:: Supplied material ::

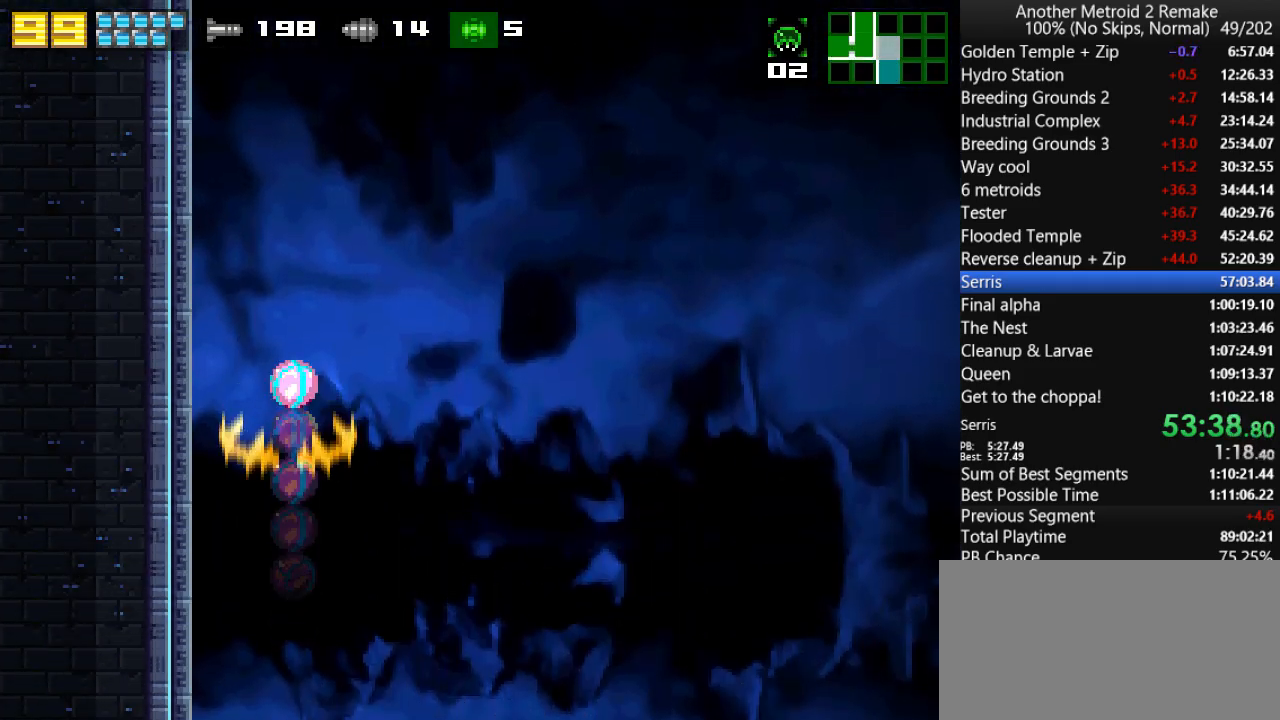
{"keys": ["right", "up"], "events": [[16, "down", "down"], [83, "down", "up"], [150, "down", "down"], [250, "down", "up"], [466, "right", "down"], [466, "up", "down"]]}
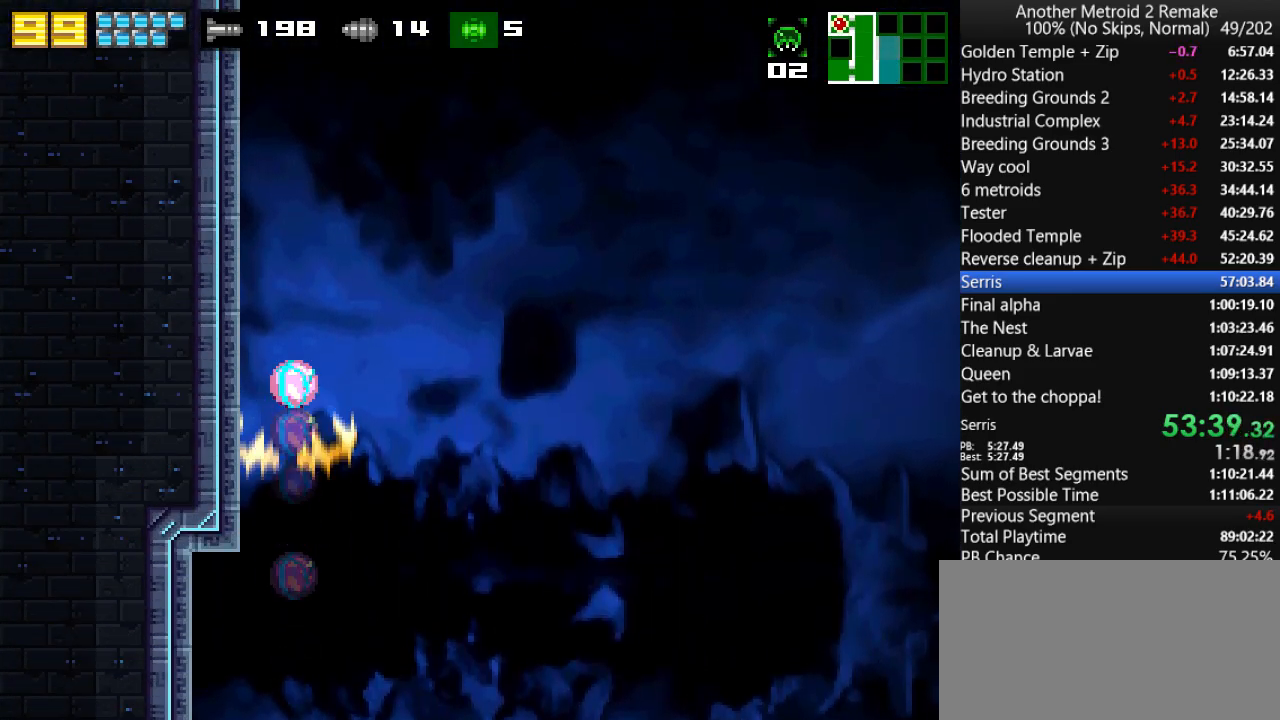
{"keys": ["left"], "events": [[33, "left", "down"], [66, "right", "up"], [100, "up", "up"]]}
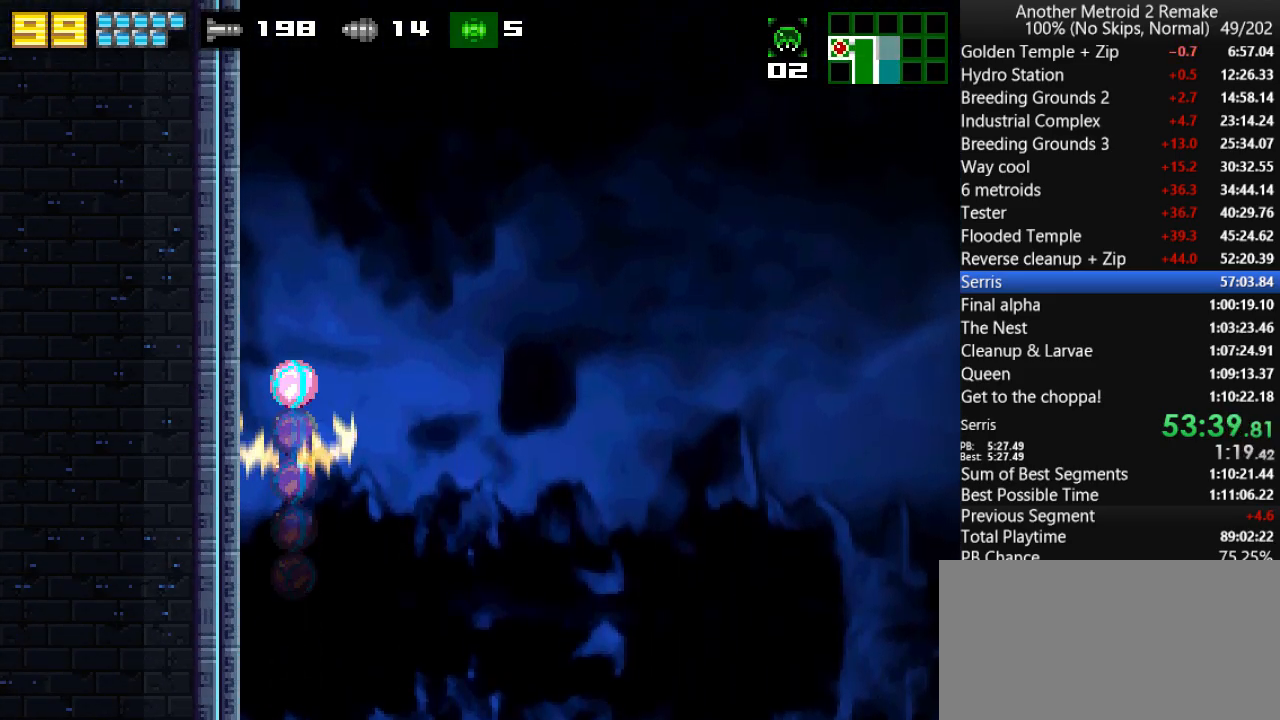
{"keys": ["left"], "events": []}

:::

Exercise description - Copy every line above exactly; images stay out.

Answer space -
{"keys": ["right", "up"], "events": [[16, "down", "down"], [83, "down", "up"], [150, "down", "down"], [250, "down", "up"], [466, "right", "down"], [466, "up", "down"]]}
{"keys": ["left"], "events": [[33, "left", "down"], [66, "right", "up"], [100, "up", "up"]]}
{"keys": ["left"], "events": []}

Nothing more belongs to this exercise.